I have to design a 1-bit binary adder/subtractor unit that can both add or subtract two input values A and B depending on a control input C (it is assumed that two's complement is used).
Also, the adder/subtractor has an additional input \$C_{in}\$ for a previous borrow or carry. When subtraction is to be performed and the borrow input is 1, an additional subtraction of 1 is to be done. There are two outputs, one for the borrow/carry and one for the sum.
How would the corresponding circuit look like?

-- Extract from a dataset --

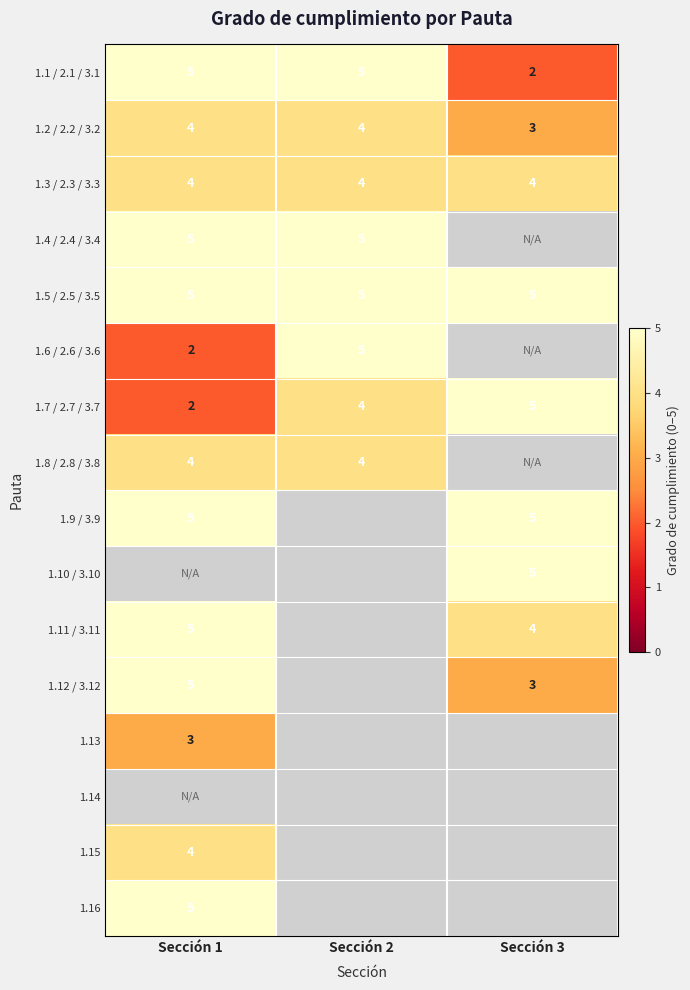

Is the value of 1.8 / 2.8 / 3.8 at Sección 2 greater than the value of 1.4 / 2.4 / 3.4 at Sección 2?

No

I thought that (because in two's complement \$ A – B = A + (\bar{B} + 1)\$),
\$ A – B – C_{in} = A + \bar{B} + 1 – C_{in} = A + \bar{B} + \overline{C_{in}} \$
So is it correct that when doing subtraction, all I have to do is invert B and \$C_{in}\$ and feed these inverted values to the inputs of a normal full adder?
Also, how would I construct a 4-bit adder/subtractor from those single 1 bit adder-subtractor cells?
Best Answer
The standard adder / subtract circuit is given by the figure below.For an explanation of how it works please see my previous answer here : Subtraction using adder circuit
Now notice that if you were to change the input that is tied to '0' to Cin, then the circuit would now perform the operation: A + ~B + (Cin ^ SUB), meaning that:
1) it would be a normal Adder/Subtract circuit when Cin is 0.

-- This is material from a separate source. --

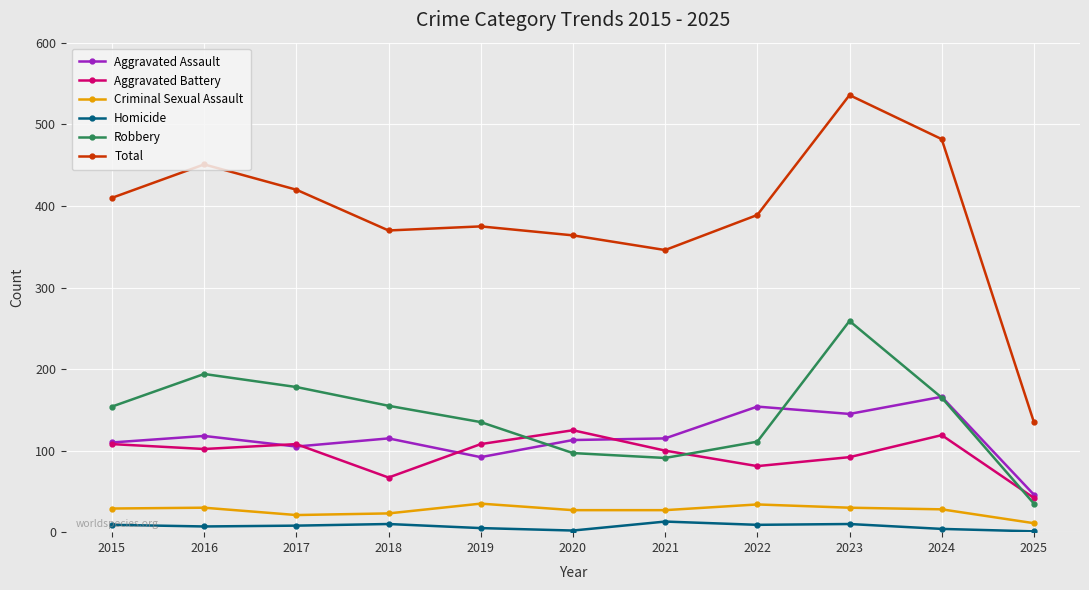

What is the total value across all series at 2018?

740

2) if Cin = 1 and Sub = 1 it would evaluate to:
A + ~B + (1 ^ 1) = A + ~B = A + ~B + 1 - 1 = A + (~B + 1) - 1 = A - B - 1 ,
This means that the normal Add/Sub circuit can achieve the operation you require, all you need to do is change the input tied to '0' your Cin.
You could also design the desired circuit by using the usual method of writing all your possible inputs into a truth table, then deriving the Boolean equations for them, then simplifying them to get your final circuit equation.